What you have to do: Omit the pictures and transcribe every other part of the records exactly.

——

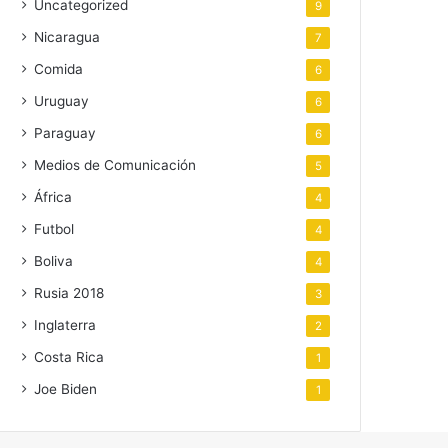
Uncategorized
9
Nicaragua
7
Comida
6
Uruguay
6
Paraguay
6
Medios de Comunicación
5
África
4
Futbol
4
Boliva
4
Rusia 2018
3
Inglaterra
2
Costa Rica
1
Joe Biden
1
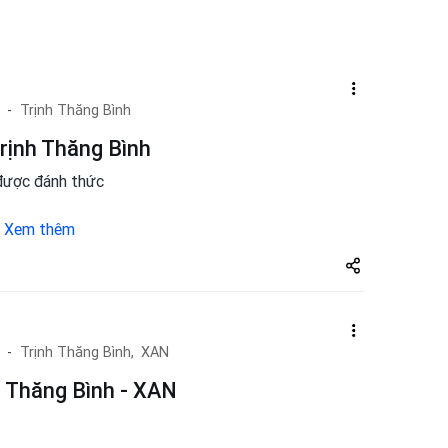
Trịnh Thăng Bình
Trịnh Thăng Bình
 được đánh thức
.
Xem thêm
Share
zuto.vn
Trịnh Thăng Bình,
XAN
h Thăng Bình - XAN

——

Solution to this task:
Uncategorized
9
Nicaragua
7
Comida
6
Uruguay
6
Paraguay
6
Medios de Comunicación
5
África
4
Futbol
4
Boliva
4
Rusia 2018
3
Inglaterra
2
Costa Rica
1
Joe Biden
1
Trịnh Thăng Bình
Trịnh Thăng Bình
 được đánh thức
.
Xem thêm
Share
zuto.vn
Trịnh Thăng Bình,
XAN
h Thăng Bình - XAN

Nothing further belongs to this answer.